New Tests for War

February 22, 2003

Last week UN inspectors found 16 canisters in Iraq that might have held, or might in the future be able to hold, chemical weapons. They are empty now, but they might not have been always empty. They might be dangerous some time in the future. Neither the original Iraqi 12,000-page report, nor any subsequent information, told us of these 16 canisters. Saddam was therefore not cooperating. He was in "material breach." The US will be justified, therefore, to send an invasion force of 150,000 troops because he is not cooperating. The old test was disarmament but the new test for war will be whether Saddam is cooperating, and he fails.

Last year, according to the Inspector General of the United States and Congressman Dennis Kucinich of Ohio, the Pentagon could not properly account for $1.2 trillion in transactions. It had, additionally, written off $22 billion worth of items as "lost." It had stored 30 billion worth of spare parts it did not need. We will attack Iraq, nevertheless, because their impoverished, crippled army lost track of, or did not list, 16 weapons canisters. We will spend between $50 billion and $200 billion, ship out 150,000 personnel in the army, navy, marines and air forces to make sure that Saddam Hussein reports every case of 16 weapons canisters.

The second new test for the president's war will be whether Saddam is lying. The president says he is tired of the lying. Eleven years of lying is enough. We will go to war to stop the lying. Deceit should be punished.

The president does not make clear how we are to weigh the difference between some deceit and other deceit. The president's deceit, for example, is to say that this is a war on terror. But this attack was planned and publicly urged in 1998 by then-conservative leader Paul Wolfowitz. Wolfowitz is now the Deputy Secretary of Defense.
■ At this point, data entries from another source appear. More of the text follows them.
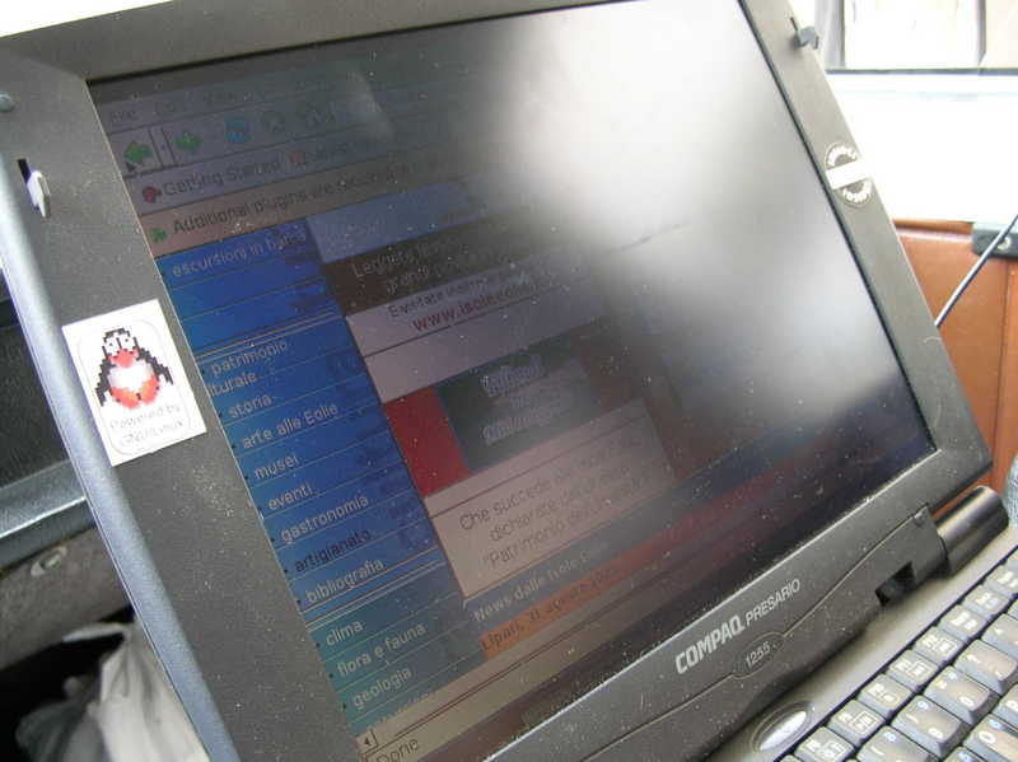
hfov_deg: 51.4
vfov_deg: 39.6
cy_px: 381
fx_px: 1058
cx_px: 509
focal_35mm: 36
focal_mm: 6
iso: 50
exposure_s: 1/4.1
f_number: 2.7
Wolfowitz urged the attack three years before 9/11, in the Weekly Standard, a Washington magazine, under the title: "Saddam Must Go: A How-to Guide." It was not at that time about terror; it was about extending American influence in the world. To call this a war on terror, when the plans were laid years before 9/11, is also deceit.

The president's deceit might also be said to call an empty canister found in a pile in the desert a "warhead." The president's deceit might be to say this January that he has not decided to go to war. The president's deceit in October was to say he would go back to the United Nations for a second vote. The president's deceit in September was to let Colin Powell assure France that they would have a full debate in the Security Council before going to war. The president's deceit in July was to order double stockpiling of laser-guided bombs while saying publicly he had no specific intention to use them. The president's deceit was to tell the American people that this war had no domestic political agenda, to pretend that his October outrage was not timed for the November elections or that the UN inspection report was not timed to trigger his January State of the Union message. The president's rhetoric is clouded in a sandstorm of deceits and yet his new test for Saddam Hussein is that the president is tired of lying.

Like a boy with his fist in the cookie jar, every utterance from the White House this week seemed designed to overcome these deceits. The president wants to prepare the American people to attack Iraq without the United Nations and without our traditional allies, to assure us that when the fight begins the weak sisters will follow. In this effort, the White House has begun to demean the UN as weak and chief inspector Hans Blix, as craven. In starting to call people names, however, the president and Press Secretary Ari Fleischer are in danger of demeaning themselves as much as the UN. Much of the world is understandably lining up to support Blix, if for no other reason than because he is not calling people names.

The president seems confident that the American people will rally. Joblessness and healthcare and potholes in the federal highways will not seem so important to a people at war. But France has said they will not rally. Germany has said they will not rally. Ninety percent of the people of Turkey are saying, in polls, that they will not rally. Hundreds of thousands of people in the streets of Washington last weekend said that they will not rally. Worldwide, governments and ordinary people have rejected the new excuses for this war. They said in their signs and speeches that they think the president is not sincere about those excuses, that he intends war no matter what the test. More than he realizes, the president is on his own.